Is there an algorithm to merge this kind of list?
I have a list like this:
a a . a b . . a a . a . c . a .
or in list format
[['a', 'a', '.', 'a'], ['b', '.', '.', 'a'], ['a', '.', 'a', '.'], ['c', '.', 'a', '.']]
and I want to merge it into [['a','b','c'],['a'],['a'],['a']], or
a,b,c a a a
so that when two consecutive rows share the same letter at any of the four columns, their elements will be merged non-redundantly. I can do it by pairwise comparisons, but wonder if there are formal algorithms to do this?

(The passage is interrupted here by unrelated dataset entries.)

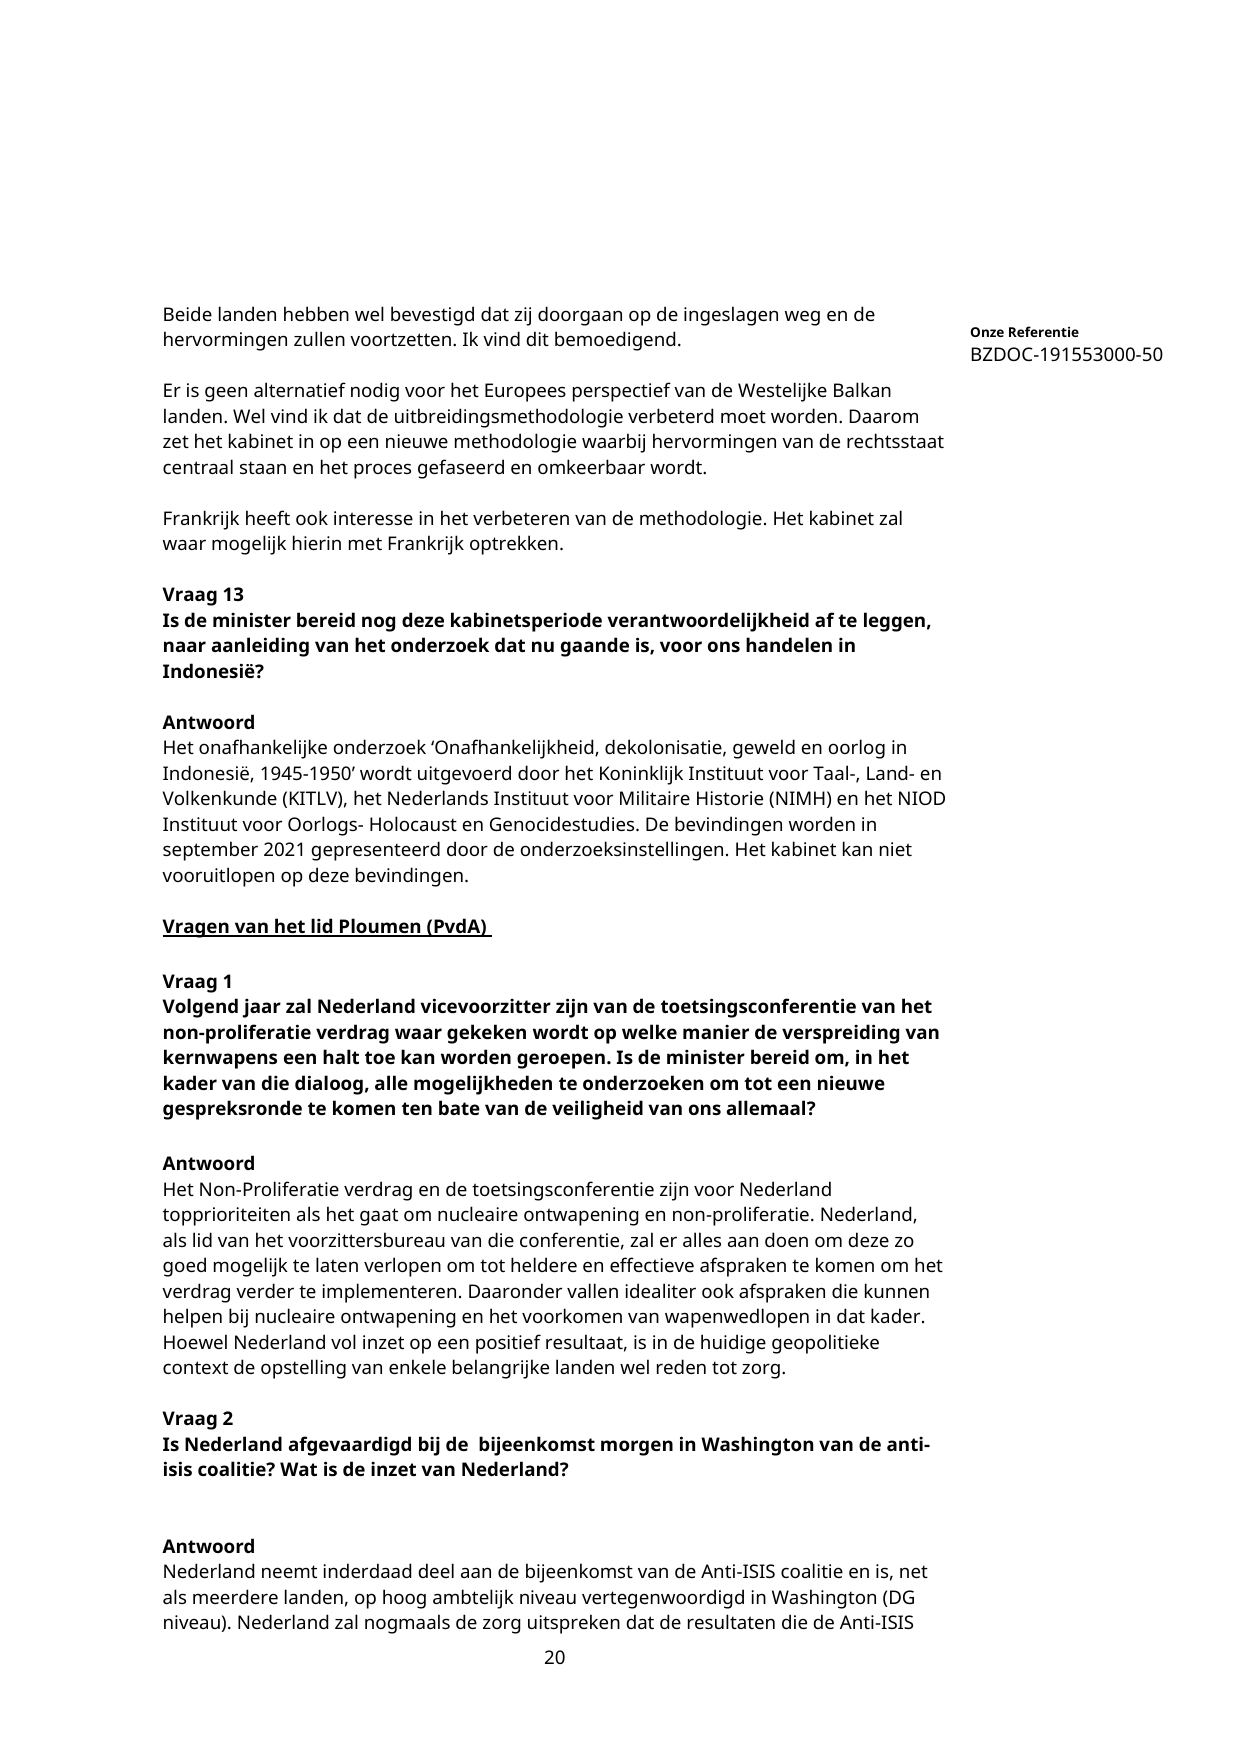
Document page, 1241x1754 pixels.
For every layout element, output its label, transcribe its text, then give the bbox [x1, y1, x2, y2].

text Vraag 13 [162, 582, 947, 607]
text Antwoord [162, 1533, 947, 1559]
text Vragen van het lid Ploumen (PvdA) [162, 913, 947, 939]
text Vraag 2 Is Nederland afgevaardigd bij de bijeenkomst morgen in Washington van de anti-isis coalitie? Wat is de inzet van Nederland? [162, 1406, 947, 1482]
text Antwoord [162, 709, 947, 735]
text Antwoord [162, 1150, 947, 1176]
text Frankrijk heeft ook interesse in het verbeteren van de methodologie. Het kabinet zal waar mogelijk hierin met Frankrijk optrekken. [162, 505, 947, 556]
text Is de minister bereid nog deze kabinetsperiode verantwoordelijkheid af te leggen, naar aanleiding van het onderzoek dat nu gaande is, voor ons handelen in Indonesië? [162, 607, 947, 684]
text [162, 1559, 947, 1635]
text Vraag 1 Volgend jaar zal Nederland vicevoorzitter zijn van de toetsingsconferentie van het non-proliferatie verdrag waar gekeken wordt op welke manier de verspreiding van kernwapens een halt toe kan worden geroepen. Is de minister bereid om, in het kader van die dialoog, alle mogelijkheden te onderzoeken om tot een nieuwe gespreksronde te komen ten bate van de veiligheid van ons allemaal? [162, 968, 947, 1121]
text Er is geen alternatief nodig voor het Europees perspectief van de Westelijke Balkan landen. Wel vind ik dat de uitbreidingsmethodologie verbeterd moet worden. Daarom zet het kabinet in op een nieuwe methodologie waarbij hervormingen van de rechtsstaat centraal staan en het proces gefaseerd en omkeerbaar wordt. [162, 377, 947, 479]
text Het Non-Proliferatie verdrag en de toetsingsconferentie zijn voor Nederland topprioriteiten als het gaat om nucleaire ontwapening en non-proliferatie. Nederland, als lid van het voorzittersbureau van die conferentie, zal er alles aan doen om deze zo goed mogelijk te laten verlopen om tot heldere en effectieve afspraken te komen om het verdrag verder te implementeren. Daaronder vallen idealiter ook afspraken die kunnen helpen bij nucleaire ontwapening en het voorkomen van wapenwedlopen in dat kader. Hoewel Nederland vol inzet op een positief resultaat, is in de huidige geopolitieke context de opstelling van enkele belangrijke landen wel reden tot zorg. [162, 1176, 947, 1380]
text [162, 301, 947, 352]
text Het onafhankelijke onderzoek ‘Onafhankelijkheid, dekolonisatie, geweld en oorlog in Indonesië, 1945-1950’ wordt uitgevoerd door het Koninklijk Instituut voor Taal-, Land- en Volkenkunde (KITLV), het Nederlands Instituut voor Militaire Historie (NIMH) en het NIOD Instituut voor Oorlogs- Holocaust en Genocidestudies. De bevindingen worden in september 2021 gepresenteerd door de onderzoeksinstellingen. Het kabinet kan niet vooruitlopen op deze bevindingen. [162, 735, 947, 888]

You didn't specify the language but you can create a HashMap / HashTable for each column and populate it with the column values. (Your key and value will be the same thing.) Populating a HashMap means you cannot have duplicate keys so you will end uo with a list of unique values in each collection. Then pull out the values from each hashMap into an array, or arrays. If the periods in your sample data are actually periods you will have to ignore them as you loop through the array otherwise you will get them as output.
Take a look at Python dictionaries.
the pseudo code for this solution (Python will look similar ;-)
- Create a list of dictionaries (list length = # of columns)
- Loop over columns
- Loop over rows
- Insert data into appropriate dictionary *
- Loop over list of dictionaries
- Loop over dictionary values
- Create new set of arrays with unique values